The Standard Initial Margin Model (SIMM), a methodology for calculating initial margin for non-cleared derivatives instruments developed by the International Swaps and Derivatives Association (ISDA) is a work-in-progress, confirms Scott O’Malia, ISDA CEO, in a new posting for the ISDA blog derivatiViews.
The need for new initial margin calculation requirements drove the creation of SIMM and its rollout in time for industry deadlines regarding the posting of initial and variation margin that began to kick in by September 2016.
ISDA also set up a member working group of representatives from major global firms taking part in the first phase of implementation, officials say. The development effort also involved broad representation from sell-side and buy-side firms “that will eventually be subject to the margin rules,” ISDA officials say.

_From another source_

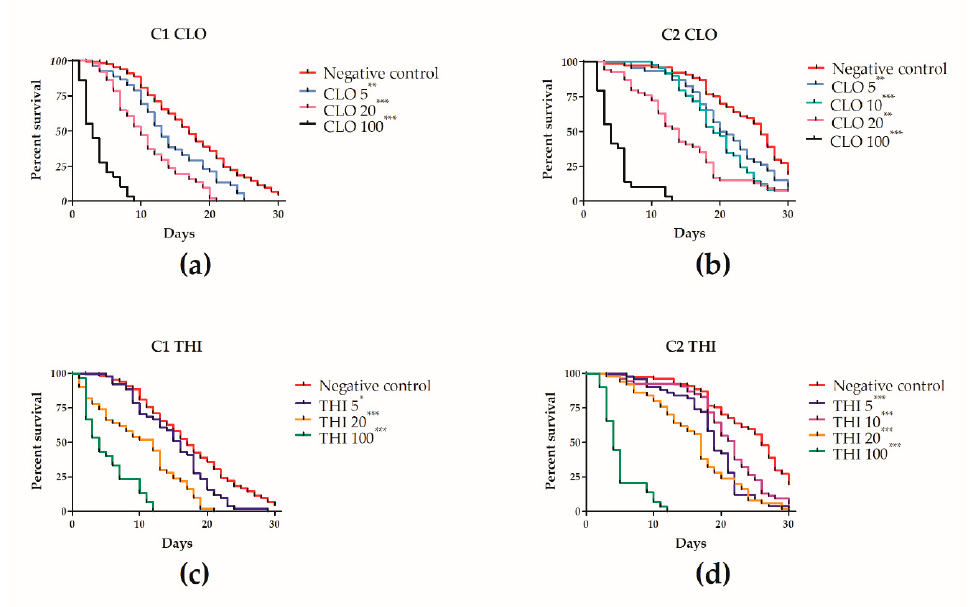
Figure 8. Chronic laboratory thiamethoxam or clothianidin exposure significantly decreases winter adult worker Apis mellifera survival. Winter workers were exposed to thiamethoxam (THI) or clothianidin (CLO) (doses in ng/g) for 30 days, through syrup, and mortality was monitored daily. Two laboratory cage trials were conducted: C1 in March–April ( a , c ) and C2 in April–May ( b , d ). Only C2 included 10 ng/g dose groups. Lines indicate percent daily survival for 131 ( a , c ) to 77 ( b , d ) bees in the negative control groups; 29–30 bees in the 100 ng/g groups; and 46–54 bees in the other treatment groups. *, **, *** survival significantly different from control, p < 0.05, 0.01, 0.001, by a Weibull accelerated failure time model.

But SIMM has already gotten a refresh.
“It was always recognized that regular updates and recalibrations would be necessary [for SIMM], in line with regulatory requirements. And an important set of updates was introduced this month,” O’Malia says in the April 18 posting.

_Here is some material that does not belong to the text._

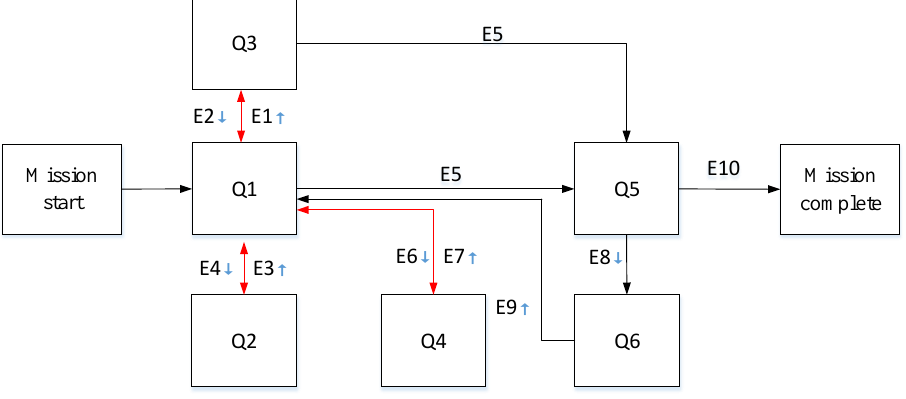
Figure 6. Bottom-layer state transition block diagram.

The updated ISDA SIMM now covers “additional risk factors relating to cross-currency swaps, inflation swaps and collateralized debt obligation tranches, meeting a deadline set by U.S. regulators last year for the model to incorporate those risk factors,” says O’Malia, a former CFTC commissioner.

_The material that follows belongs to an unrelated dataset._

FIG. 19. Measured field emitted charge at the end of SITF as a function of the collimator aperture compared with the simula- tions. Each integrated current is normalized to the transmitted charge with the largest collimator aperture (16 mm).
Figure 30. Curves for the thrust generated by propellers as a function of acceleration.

“This is an important development for the industry,” O’Malia adds. “Cross-currency swaps, in particular, comprise a large portion of the non-cleared derivatives market — roughly $15 trillion in notional, according to data reported to U.S. swap data repositories and compiled by ISDA SwapsInfo.org — and are widely used by end users to hedge their foreign currency exposures.”
If ISDA had not pushed for the SIMM updates, market participants would be compelled to “calculate initial margin on new cross-currency swap transactions using the much more conservative standard table set by regulators, resulting in punitive margin requirements,” O’Malia says. “This could have made this important hedging instrument uneconomic for some end users.”
As far as industry acceptance, O’Malia reports that seven months on, “the ISDA SIMM is being widely used by phase-one firms, and is expected to be just as broadly adopted by the second wave. That was the point of the ISDA SIMM: to develop a simple methodology that could be used by everyone.”
While he acknowledges that “a simple, industry wide model” will never have the extras of a model internally developed by a bank, SIMM usage should help firms sidestep the problems that would have come if firms developed multiple, “disparate methodologies.”
In particular, SIMM usage doesn’t promise the elimination of disputes but rather sets limits on them. “The fact that everyone is using the same simple, transparent model will make it easier to trace the causes of any differences,” O’Malia says.